The Mercedes-Benz G-Class is an aspirational vehicle, and is one that shouts "I've made it" to the world. Its six-figure price tag legitimate military background, and hardcore off-road capabilities make it appealing on many levels, and there's even a go-fast version from AMG. The G63 cranks up the already bonkers G-Class to 11, with a big V8 and aggressive styling. To commemorate AMG's 55th year tuning Mercedes' vehicles, the automaker is releasing a limited "Edition 55" G 63.

Mercedes-AMG G 63 "Edition 55"The Edition 55 gets unique styling touches inside and out. Mercedes

Though the Edition 55 adds plenty of unique flair to the AMG-massaged G-Wagen, the SUV's beating heart remains untouched. It's a twin-turbo 4.0-liter V8 making 577 horsepower, and is good for a 0-60 mph time of just 4.5 seconds. That's in an SUV with a curb weight just shy of 6,000 pounds. Four-wheel drive and a nine-speed automatic transmission are also standard.

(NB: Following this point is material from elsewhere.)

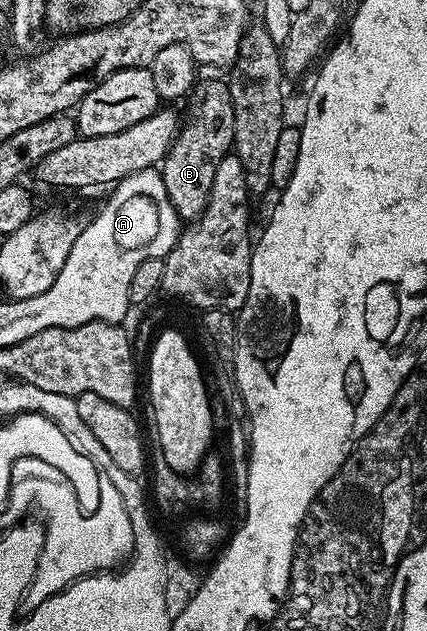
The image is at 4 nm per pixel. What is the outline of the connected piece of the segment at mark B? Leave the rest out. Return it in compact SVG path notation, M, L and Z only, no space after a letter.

Mercedes says the Edition 55 comes finished in Obsidian Black metallic and rides on 22-inch forged wheels, even though the images it sent to accompany the announcement clearly show a not-black SUV. It also comes with the AMG Night Package, which brings blacked-out trim and unique accents, and the fuel filler cap is embossed with the AMG logo. Inside, the cabin features a black and red color scheme with stainless steel accents throughout. Black velour floor mats stitched with "Edition 55" in red are standard, along with an AMG Performance steering wheel wrapped in microfiber. The seats are covered in black and red Nappa leather upholstery, and Edition 55 badges are seen throughout the space.

Mercedes-AMG G 63 "Edition 55"The 577-hp super SUV can sprint to 60 mph quicker than many sports cars. Mercedes

When Mercedes says "limited edition" here, it means business. Just 55 of the SUVs will be available in the United States, and will be released later this year. There's no word on ordering or pricing details yet, but it's a safe bet that the ultra-exclusive G-Wagen will sell out quickly.